— Task statement —
Pull out every line below that holds the word "input".
--------
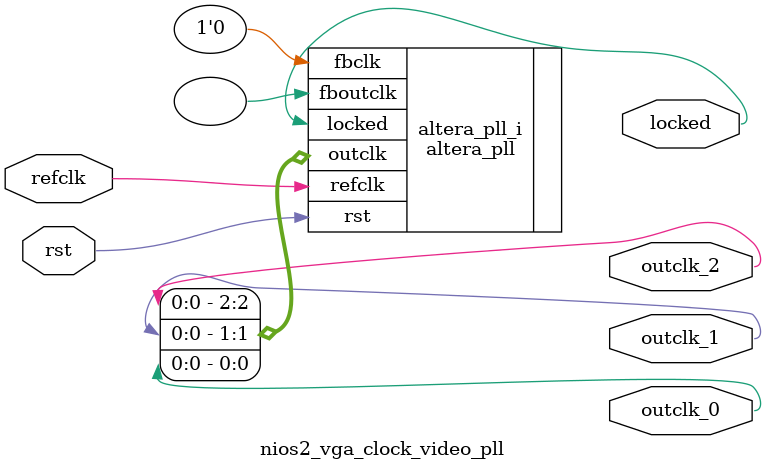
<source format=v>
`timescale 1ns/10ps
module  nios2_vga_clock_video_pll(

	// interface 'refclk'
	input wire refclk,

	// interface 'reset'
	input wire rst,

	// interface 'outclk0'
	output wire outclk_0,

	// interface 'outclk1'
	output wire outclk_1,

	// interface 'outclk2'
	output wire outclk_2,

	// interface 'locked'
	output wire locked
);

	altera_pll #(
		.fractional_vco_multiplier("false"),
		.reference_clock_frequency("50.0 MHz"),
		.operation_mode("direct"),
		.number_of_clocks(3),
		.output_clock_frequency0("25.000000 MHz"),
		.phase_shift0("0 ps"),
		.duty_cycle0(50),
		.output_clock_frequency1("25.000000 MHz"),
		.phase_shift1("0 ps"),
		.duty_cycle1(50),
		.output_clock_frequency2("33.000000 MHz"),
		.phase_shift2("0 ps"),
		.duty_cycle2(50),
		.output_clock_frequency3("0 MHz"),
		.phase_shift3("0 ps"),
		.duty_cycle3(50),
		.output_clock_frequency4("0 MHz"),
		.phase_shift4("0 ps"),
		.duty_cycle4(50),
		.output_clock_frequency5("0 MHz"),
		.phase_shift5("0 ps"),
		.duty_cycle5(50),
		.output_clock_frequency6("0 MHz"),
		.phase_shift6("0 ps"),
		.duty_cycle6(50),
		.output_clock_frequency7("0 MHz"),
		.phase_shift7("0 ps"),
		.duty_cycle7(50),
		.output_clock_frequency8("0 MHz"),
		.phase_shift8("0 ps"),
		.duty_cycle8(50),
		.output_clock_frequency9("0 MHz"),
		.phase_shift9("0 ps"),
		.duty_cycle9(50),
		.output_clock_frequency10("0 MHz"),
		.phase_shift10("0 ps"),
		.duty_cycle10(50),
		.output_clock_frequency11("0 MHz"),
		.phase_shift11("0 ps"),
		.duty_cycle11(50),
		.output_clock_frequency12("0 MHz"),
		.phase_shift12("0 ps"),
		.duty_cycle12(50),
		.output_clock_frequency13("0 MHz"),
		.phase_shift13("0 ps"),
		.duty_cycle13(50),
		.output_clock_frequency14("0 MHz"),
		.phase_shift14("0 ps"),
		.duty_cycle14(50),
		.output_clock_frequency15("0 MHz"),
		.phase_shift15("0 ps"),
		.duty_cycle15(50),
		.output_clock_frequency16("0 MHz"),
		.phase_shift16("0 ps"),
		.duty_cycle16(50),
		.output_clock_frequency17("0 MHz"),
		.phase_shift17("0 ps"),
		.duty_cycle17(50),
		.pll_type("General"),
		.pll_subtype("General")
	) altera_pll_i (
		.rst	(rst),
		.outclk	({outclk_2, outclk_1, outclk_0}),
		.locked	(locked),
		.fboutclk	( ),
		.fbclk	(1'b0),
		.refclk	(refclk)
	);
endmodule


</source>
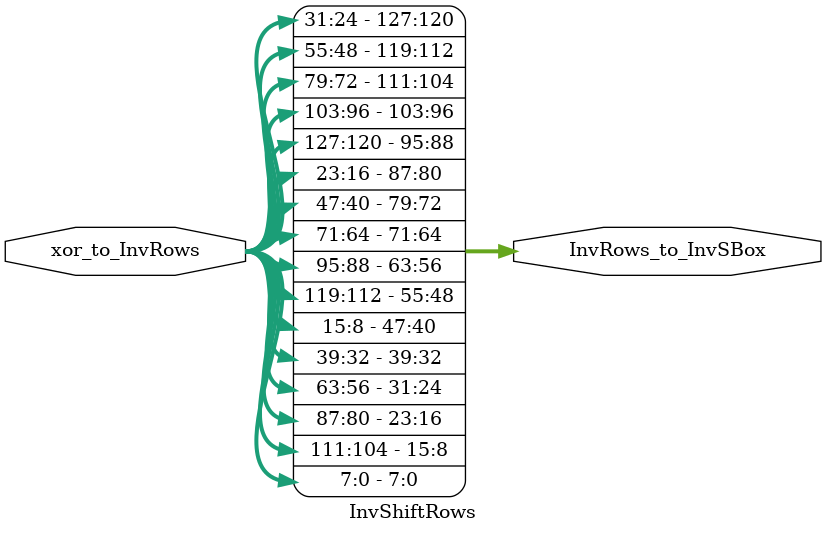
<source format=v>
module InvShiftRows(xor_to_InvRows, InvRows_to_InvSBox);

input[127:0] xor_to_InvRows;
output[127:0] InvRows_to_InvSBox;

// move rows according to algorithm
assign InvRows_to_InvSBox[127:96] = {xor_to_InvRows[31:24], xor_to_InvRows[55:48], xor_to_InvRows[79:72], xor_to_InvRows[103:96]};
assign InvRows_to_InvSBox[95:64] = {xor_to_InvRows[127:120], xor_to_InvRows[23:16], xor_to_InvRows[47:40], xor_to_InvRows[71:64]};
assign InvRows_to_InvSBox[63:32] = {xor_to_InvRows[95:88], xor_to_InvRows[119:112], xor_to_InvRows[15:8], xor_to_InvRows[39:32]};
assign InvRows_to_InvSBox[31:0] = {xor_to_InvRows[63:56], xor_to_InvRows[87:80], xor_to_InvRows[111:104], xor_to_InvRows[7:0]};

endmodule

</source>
--------
— Written solution —
	input wire refclk,
	input wire rst,
input[127:0] xor_to_InvRows;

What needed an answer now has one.